Yarbay Hecht “Bu bir Hizbullah gözetleme kulesi” diyor. “Bizi gözetliyorlar. Bazen gelip el sallıyorlar” diyor.
İsrail sınırın kendi tarafına kilometrelerce yeni sınır engelleri inşa ediyor. Sınır inşaatı için malzeme taşıyan askeri kamyonlar birkaç dakikada bir toz duman içinde geçiyor. Daha sonra sınır boyunu denetleyen Unifil helikopterinin sesini duyuyoruz.
Gerilim, hazırlıklar somut bir şekilde hissediliyor. Hemen arkamızda üç adet İsrail tankı var.
Yarbay Hecht arada bir Hizbullah’ın sınıra temas ederek taciz hareketleri yaptığını böyle durumlarda öldürücü olmayan yöntemlerle sınırı savunduklarını söylüyor. Hizbullah lideri Hasan Nasrallah’ın şu an temkinli davrandığını kendilerinin de aynen mukabele ettiklerini ama bu durumun değişmesi ve bir tırmanma ihtimalinin bulunduğunu ekliyor.
Ona, Mavi Hat üzerinde İsrail’in de ihlalleri olduğunu ve Lübnan hava sahasını ihlali konusundaki BM Güvenlik Konseyi kararını da çiğnediğini hatırlatıyorum.
İki anlaşmazlık noktası olduğunu ve bu konunun siyasetçiler tarafından diplomasi yoluyla çözümlenmeye çalışıldığını söylüyor.
İsrail ve Filistinliler arasındaki dinamikler ve Kudüs faktörü
Fakat her iki tarafın da hesaplarını ve adımlarını etkileyebilecek başka faktörler de var.
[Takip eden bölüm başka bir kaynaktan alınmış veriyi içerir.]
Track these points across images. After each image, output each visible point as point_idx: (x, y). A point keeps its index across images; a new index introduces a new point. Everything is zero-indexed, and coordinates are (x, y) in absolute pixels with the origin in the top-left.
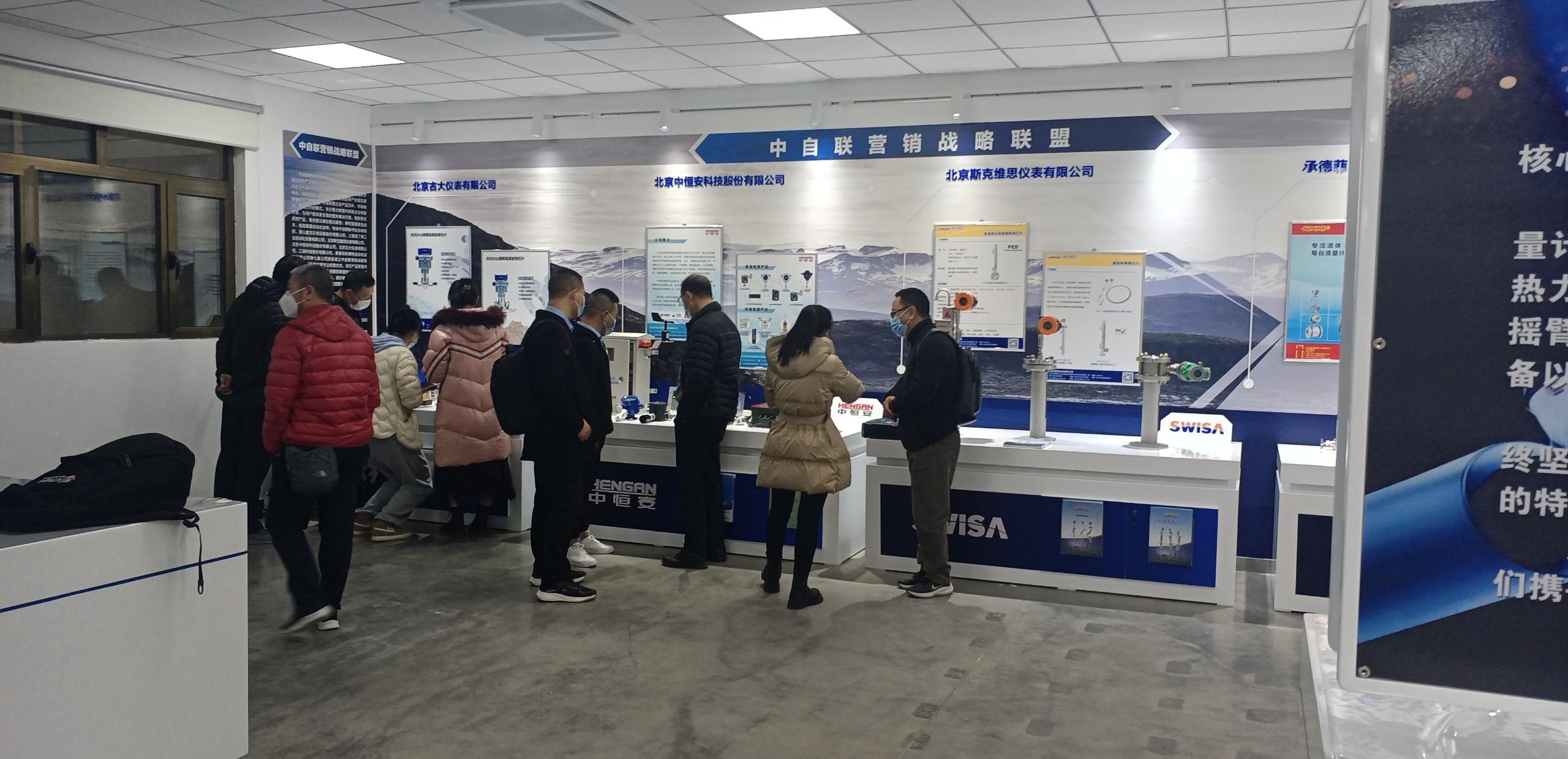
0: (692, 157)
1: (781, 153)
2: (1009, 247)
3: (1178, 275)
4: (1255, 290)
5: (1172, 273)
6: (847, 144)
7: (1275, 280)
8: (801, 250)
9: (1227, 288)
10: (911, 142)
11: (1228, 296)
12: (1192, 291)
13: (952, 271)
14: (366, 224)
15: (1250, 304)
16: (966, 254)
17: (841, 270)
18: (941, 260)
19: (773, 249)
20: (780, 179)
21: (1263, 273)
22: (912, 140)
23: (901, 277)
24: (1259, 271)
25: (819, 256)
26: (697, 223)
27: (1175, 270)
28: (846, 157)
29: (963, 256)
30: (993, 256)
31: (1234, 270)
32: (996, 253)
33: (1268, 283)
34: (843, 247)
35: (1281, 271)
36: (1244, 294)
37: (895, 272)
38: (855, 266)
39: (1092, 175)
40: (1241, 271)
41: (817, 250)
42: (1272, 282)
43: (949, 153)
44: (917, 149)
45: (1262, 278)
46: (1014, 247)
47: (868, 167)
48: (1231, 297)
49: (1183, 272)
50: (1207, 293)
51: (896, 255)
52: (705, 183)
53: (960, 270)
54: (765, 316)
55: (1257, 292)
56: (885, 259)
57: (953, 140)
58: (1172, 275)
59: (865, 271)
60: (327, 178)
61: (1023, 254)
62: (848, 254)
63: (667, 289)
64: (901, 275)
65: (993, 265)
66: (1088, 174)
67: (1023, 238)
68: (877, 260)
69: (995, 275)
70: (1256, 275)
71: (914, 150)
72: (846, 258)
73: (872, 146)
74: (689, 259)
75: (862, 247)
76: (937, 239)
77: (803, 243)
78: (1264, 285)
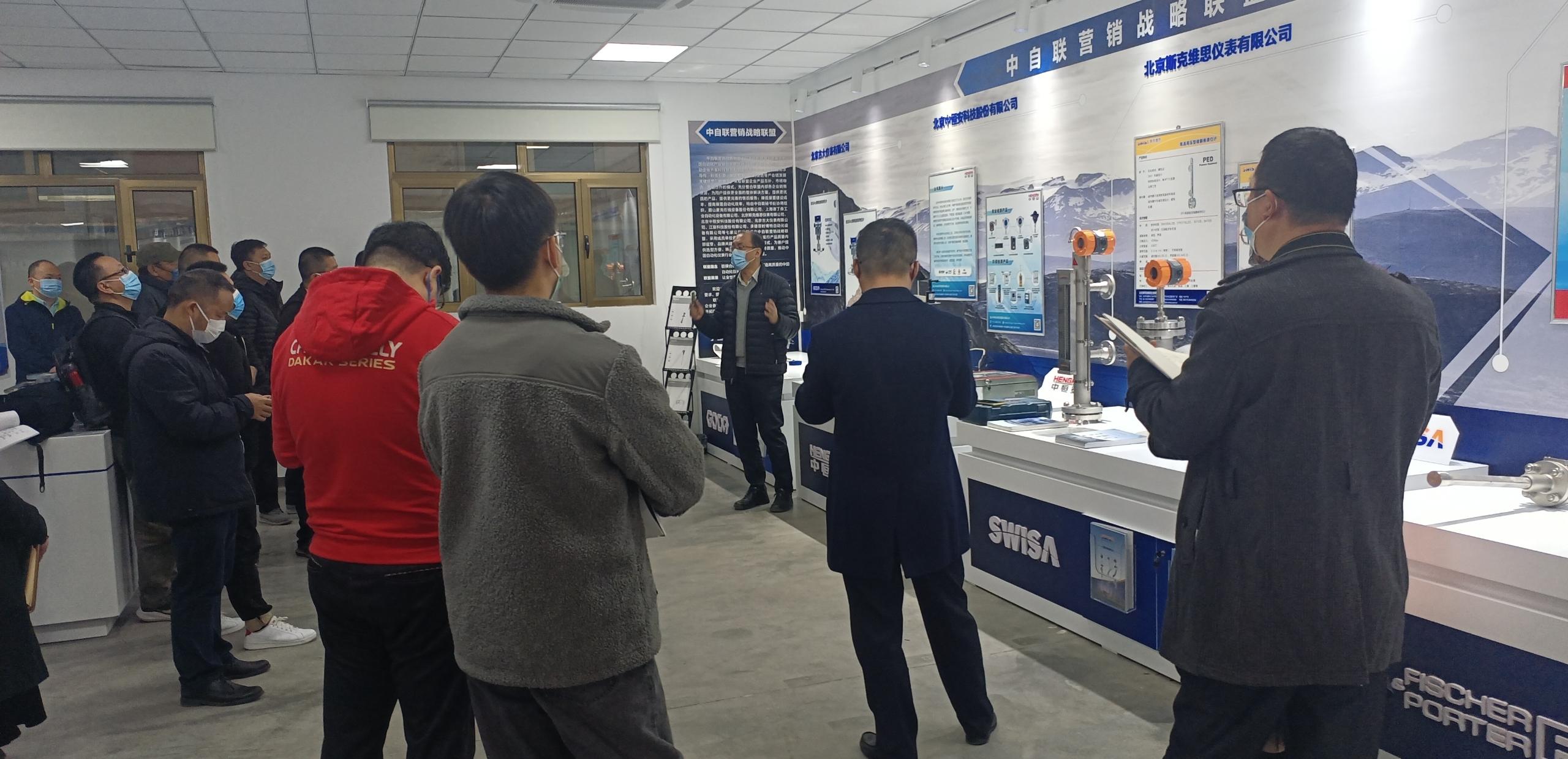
0: (957, 91)
1: (1014, 70)
2: (1204, 159)
3: (1397, 181)
4: (1508, 197)
5: (1389, 178)
6: (1062, 47)
7: (1540, 175)
8: (1031, 186)
9: (1466, 197)
10: (1114, 31)
11: (1467, 210)
12: (1417, 207)
13: (1152, 199)
14: (786, 196)
15: (1502, 221)
16: (1165, 174)
17: (1062, 207)
18: (1142, 187)
19: (1011, 187)
20: (1014, 103)
21: (1522, 165)
22: (1114, 29)
23: (1110, 212)
24: (1514, 163)
25: (1044, 192)
26: (959, 167)
27: (1392, 175)
28: (1062, 64)
29: (1160, 178)
30: (1190, 173)
31: (1476, 164)
32: (1192, 170)
33: (1528, 182)
34: (1062, 178)
35: (1549, 158)
36: (1491, 206)
37: (1104, 206)
38: (1073, 201)
39: (1290, 39)
40: (1487, 165)
41: (1043, 185)
42: (1535, 179)
43: (1148, 39)
44: (1118, 40)
45: (1519, 175)
46: (1208, 160)
47: (1079, 73)
48: (1473, 212)
49: (1405, 175)
50: (1438, 208)
51: (1106, 184)
52: (965, 119)
53: (1160, 198)
54: (1006, 268)
55: (1511, 200)
56: (1096, 189)
57: (1150, 20)
58: (1390, 182)
59: (1080, 207)
60: (739, 158)
61: (1218, 167)
62: (1065, 187)
63: (943, 243)
64: (1109, 210)
65: (1190, 189)
66: (1286, 37)
67: (1216, 145)
68: (1088, 192)
69: (1192, 202)
70: (1510, 169)
71: (1116, 41)
72: (1066, 192)
73: (1082, 45)
74: (956, 207)
75: (1077, 176)
76: (1138, 157)
77: (1032, 178)
78: (1521, 185)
Salı günü Hizbullah lideri Şeyh Nasrallah İsrail’in, yargı reformu planlarına gösterilen görülmemiş kitlesel tepki sebebiyle zayıf ve karmaşa içerisinde olduğunu söyledi.
Nasrallah “İsrail toplumu, ordusunun yenilmez olduğuna ve devletlerinin de denizden nehire (Akdeniz’den Ürdün Nehri’ne) kadar uzanacağına inanırdı. Bu inanç bugün yaşadıkları krize kadar giderek zayıfladı” dedi.
İsrail tarihinin en aşırı dinci ve sağcı hükümetindeki bir kısım aşırı milliyetçiler şu anda Kudüs’deki kutsal yerlerin egemenliği talebine odaklılar.
Bu arada Gazze’deki Filistinli bazı gruplar ile Lübnan’dakiler arasında Kudüs’deki Mescid-i Aksa’nın savunulması amacı etrafında bir birlik oluştuğu yönünde güçlü işaretler var.
Son iki yıl içinde Mescid-i Aksa krizinin alevlendiği dönemlerde Güney Lübnan’daki Filistinli gruplar çok kere İsrail içlerine roket attılar. Lübnan’dan Hizbullah’ın onayı olmadan roket atılması mümkün değil.
Kudüs ile ilgili gerilimlerin büyümesi de bu sınırdaki denklemde hesaba katılması gereken bir faktör.
Resmen savaş halinde olmalarına rağmen İsrail ile Lübnan geçen yıl tarihi bir denizcilik anlaşması imzaladılar ve Akdeniz’deki sınırlarını belirlediler. Bu büyük ölçüde doğalgaz yataklarının paylaşımıyla ilgili bir çabaydı.
Bu anlaşma öncesinde Hizbullah bir İsrail gemisinin üzerinde üç silahsız hava aracı uçurdu. Belki de müzakerelerde elini yükseltmek için kullanılan bir taktikti bu.
Eğer ABD’nin arabuluculuk girişimleri Mavi Hattı kalıcı bir uluslararası sınır haline getirmeye yönelecekse o zaman İsrail ve Lübnan tarafları bunun gibi el yükseltme hareketleri yapabilirler. Ve en önemlisi sahadaki egemenlik iddialarını güçlendirecek adımlar atmaya çalışabilirler.